Due to slow growth within the heat pump market, it is not unusual for companies to extend their services into other renewable technologies. With electrical energy being the essential resource for operating a heat pump, solar PV is probably the most obvious choice of energy mix a company can offer.
Couple the production of electrical power through solar PV with an efficient battery system and inverter, and you may be able to make a significant impact on the carbon a household can actually save, or even make the first step towards off-grid living.
Staying on the subject of low carbon, it is worth looking at a range of heat pump products for the production of domestic hot water.

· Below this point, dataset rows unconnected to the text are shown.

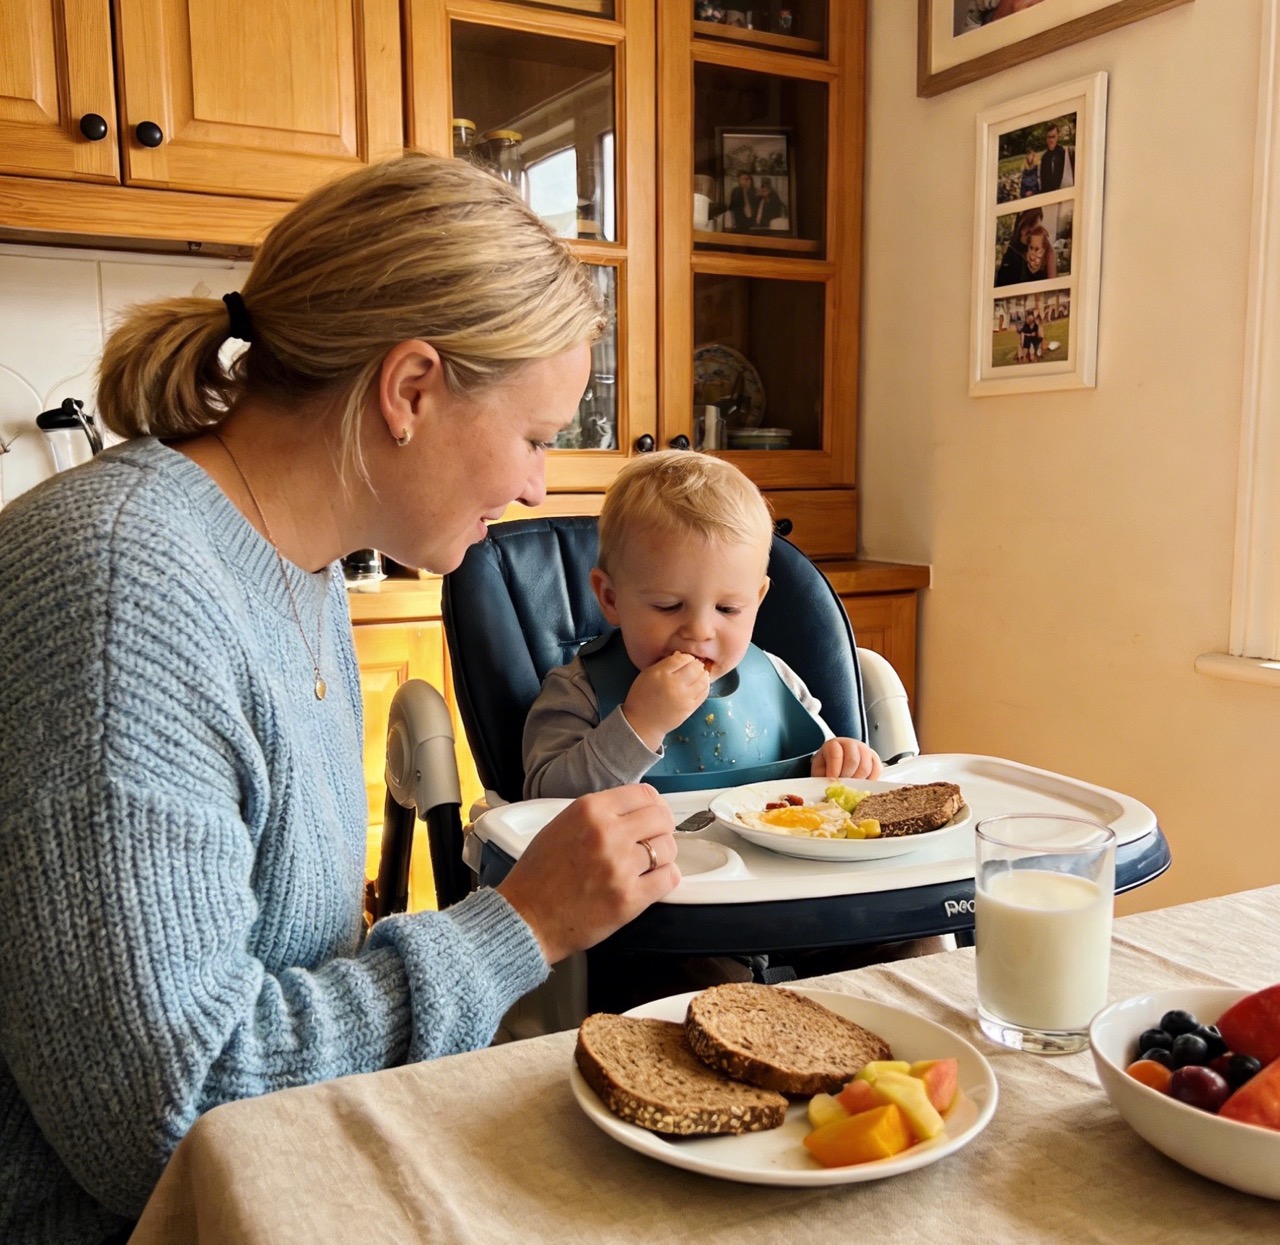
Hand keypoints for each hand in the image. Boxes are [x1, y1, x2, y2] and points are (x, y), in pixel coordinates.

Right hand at [496, 784, 678, 964]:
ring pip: (668, 848)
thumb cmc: (538, 876)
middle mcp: (608, 834)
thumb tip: (633, 812)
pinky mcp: (629, 898)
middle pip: (661, 818)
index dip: (654, 805)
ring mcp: (620, 866)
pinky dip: (665, 878)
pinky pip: (669, 878)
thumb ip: (599, 815)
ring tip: (649, 863)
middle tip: (656, 838)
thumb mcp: (562, 825)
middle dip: (662, 827)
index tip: (654, 814)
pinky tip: (652, 880)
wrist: (526, 918)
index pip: (644, 794)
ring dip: (663, 855)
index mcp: (590, 810)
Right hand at [620, 652, 710, 750]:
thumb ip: (664, 664)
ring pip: (703, 679)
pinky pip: (704, 692)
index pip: (681, 658)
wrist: (643, 723)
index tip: (684, 659)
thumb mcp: (647, 675)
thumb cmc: (642, 696)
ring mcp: (684, 697)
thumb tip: (681, 656)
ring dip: (702, 674)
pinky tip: (700, 684)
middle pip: (695, 667)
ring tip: (698, 674)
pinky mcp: (690, 708)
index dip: (686, 656)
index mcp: (661, 674)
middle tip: (693, 666)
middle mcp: (674, 684)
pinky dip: (705, 685)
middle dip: (696, 664)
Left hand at [810, 737, 882, 780]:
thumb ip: (822, 777)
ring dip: (858, 779)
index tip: (832, 780)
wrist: (835, 765)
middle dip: (847, 776)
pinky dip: (870, 779)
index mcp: (833, 744)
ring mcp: (864, 749)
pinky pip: (877, 769)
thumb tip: (831, 787)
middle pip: (853, 760)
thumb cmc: (827, 768)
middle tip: (843, 784)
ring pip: (866, 766)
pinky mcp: (874, 758)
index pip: (836, 754)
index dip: (834, 769)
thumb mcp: (819, 771)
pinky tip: (862, 782)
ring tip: (851, 784)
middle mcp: (850, 744)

A number of companies have begun producing specialised heat pump equipment, targeting the economic production of hot water. The type of equipment I am referring to takes advantage of solar energy falling on a dark panel collector, from which the heat pump processes the thermal energy. These thermodynamic systems can effectively increase operating efficiency during days of sunshine, and reduce the overall cost of DHW production.
When the sun doesn’t shine, energy is still collected by the evaporator panel, although not at the same efficiency as provided on a warm sunny day.
MCS have recently provided criteria for this type of equipment to be eligible to qualify for the RHI, but the required seasonal performance factor of 2.5:1 is viewed by some in the industry as quite harsh, considering the parameters called for a water temperature of 55°C.
The seasonal performance factor for a standard heat pump to be eligible for the RHI payment is also 2.5:1, even though the COP for an air source heat pump is measured at +7°C air temperature, and +35°C output.
Many heat pumps that qualify for the RHI would not do so if they were solely dedicated to the production of DHW at continuously elevated temperatures, and indeed tested at the same parameters as a solar assisted DHW system.
The solar assisted DHW heat pump systems are however quite a good additional technology for the provision of DHW in summer periods when the main heating system isn’t required, and as such can produce attractive economics at the elevated water temperatures required for DHW.
Ideally, a mix of both technologies could provide the most efficient answer, although cost would obviously be a major consideration and actual water usage in the household must be considered in this calculation.
Many sales brochures indicate attractive payback times based upon unrealistic levels of water usage, when ideally these systems are most suited to larger families, with lots of clothes washing and showering taking place at regular intervals.
Solar assisted heat pump systems dedicated to the production of DHW generally have quite small power requirements and could be an option for off-grid users, where a PV array could probably provide enough energy to run the system on a daily basis.
The power requirement of the dedicated DHW system can be as low as 600 watts of electrical energy and a solar panel and storage battery bank would be capable of powering the system without an external power source.
This could be attractive to holiday homes, caravan parks and log cabin communities where the collaborative technologies of solar PV and a solar assisted heat pump provide a balanced and efficient solution to off-grid, or near off- grid living.